Yann LeCun blasts Musk’s xAI, says labs at risk of ‘bubble burst’

Elon Musk’s XAI is a “failure” that will not be able to compete on the frontier of artificial intelligence, Yann LeCun, the founder of AMI Labs, told CNBC, as he laid out his opinion about what could cause a “big bubble burst” in the industry.
LeCun’s comments reignited the feud with Musk and cast doubt on the world’s biggest AI companies’ experiments.
LeCun, who had been there Meta’A senior AI scientist, he has clashed with Musk over the past few years on topics ranging from AI to what he describes as Tesla CEO’s “conspiracy theories” on social media. Musk, for his part, accused LeCun of being “out of touch with AI for a long time.”
LeCun is often called “the god of AI” because of his early work in the field.
“XAI is kind of a failure, frankly, because the founding team is gone,” LeCun said.
“Elon is now in a very difficult position for him to hire top people in AI, because he’s kind, you know, he didn’t behave very well in the … previous team.”
Over the past year, several xAI founders have left the organization. In February, Musk was incorporated SpaceX by xAI with a large company value of 1.25 trillion.

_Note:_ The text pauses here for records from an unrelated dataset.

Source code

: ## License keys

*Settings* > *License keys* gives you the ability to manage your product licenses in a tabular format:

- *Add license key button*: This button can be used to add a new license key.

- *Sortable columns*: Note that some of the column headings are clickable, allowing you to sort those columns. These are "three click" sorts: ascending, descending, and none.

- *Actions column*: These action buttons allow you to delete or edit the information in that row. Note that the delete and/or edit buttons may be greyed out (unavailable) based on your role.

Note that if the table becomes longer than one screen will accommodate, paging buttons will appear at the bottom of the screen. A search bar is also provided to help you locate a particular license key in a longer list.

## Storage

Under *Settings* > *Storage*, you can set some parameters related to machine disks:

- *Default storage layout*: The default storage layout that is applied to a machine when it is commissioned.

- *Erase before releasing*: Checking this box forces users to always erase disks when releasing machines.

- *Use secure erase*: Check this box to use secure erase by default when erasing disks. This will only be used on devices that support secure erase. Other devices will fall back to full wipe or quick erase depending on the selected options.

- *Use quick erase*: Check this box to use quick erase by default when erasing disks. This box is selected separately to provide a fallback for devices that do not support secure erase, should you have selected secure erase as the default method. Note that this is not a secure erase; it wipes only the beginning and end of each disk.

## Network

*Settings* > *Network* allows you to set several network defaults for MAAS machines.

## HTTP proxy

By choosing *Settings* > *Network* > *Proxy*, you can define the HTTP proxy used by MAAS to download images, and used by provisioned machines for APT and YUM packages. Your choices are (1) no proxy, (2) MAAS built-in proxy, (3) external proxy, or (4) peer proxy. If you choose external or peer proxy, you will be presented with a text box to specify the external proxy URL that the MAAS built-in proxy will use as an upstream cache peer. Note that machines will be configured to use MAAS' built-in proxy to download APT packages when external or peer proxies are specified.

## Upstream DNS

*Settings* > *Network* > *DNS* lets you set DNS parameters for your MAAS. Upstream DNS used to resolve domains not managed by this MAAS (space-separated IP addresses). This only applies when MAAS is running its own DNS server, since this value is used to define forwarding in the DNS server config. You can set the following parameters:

In the three months ended March 31, SpaceX’s AI division, which includes xAI, posted an operating loss of $2.5 billion. Meanwhile, AMI Labs raised $1 billion in a funding round in March in pursuit of global models, reaching its previous funding of $3.5 billion.
Elon Musk and Yann LeCun.
David Swanson | Gonzalo Fuentes Reuters
LeCun said that xAI has “huge infrastructure” that it leases to other companies, “because that’s the only way [Musk] it can recover costs.”
LeCun’s comments on infrastructure referred to xAI’s Colossus 1 and Colossus 2 data centers in Memphis, Tennessee. Both Google and Anthropic lease computing capacity in xAI data centers.
“I’m not pessimistic about xAI,” LeCun said, adding that he doesn’t expect xAI to be able to compete with heavyweights OpenAI and Anthropic.
SpaceX and xAI were not immediately available for comment when contacted by CNBC.
‘The bursting of the big bubble’
Business use of AI has come under scrutiny in recent months as the technology turns out to be more expensive than expected. OpenAI CEO Sam Altman reportedly said this month in a company livestream that companies are now discussing how much they’re spending on AI. Altman said the cost of AI is “a big problem.”
“Prices are going up for those AI services, but the cost of running them is going down, but not nearly fast enough. And so all those companies are losing money, and basically, mass consumption is funded by investors. That can’t go on for a very long time? ” LeCun said.
The founder of AMI Labs added that labs like OpenAI and Anthropic “will have to raise prices, they will have to lower costs, or there will be a big bubble burst.”
LeCun has been critical of the limitations of large-scale linguistic models, or LLMs, the basis of the current generation of leading AI products. Instead, LeCun is a proponent of “global models.”
LLMs learn language patterns to predict what’s coming next, making them well-suited for reasoning and coding. World models take a different approach by looking to build an understanding of how the real or simulated world works. This includes objects, cause and effect and actions.
“I personally don’t think we’ll have credible general plans until they’re based on global models,” LeCun said.
Artificial intelligence companies from Anthropic to OpenAI are focusing on AI agents which are systems that can perform complex tasks autonomously.
LeCun said LLMs are useful in areas such as coding or math. But he noted that “the cost of using those programs and this kind of functionality is very high compared to the amount of money users are willing to pay.”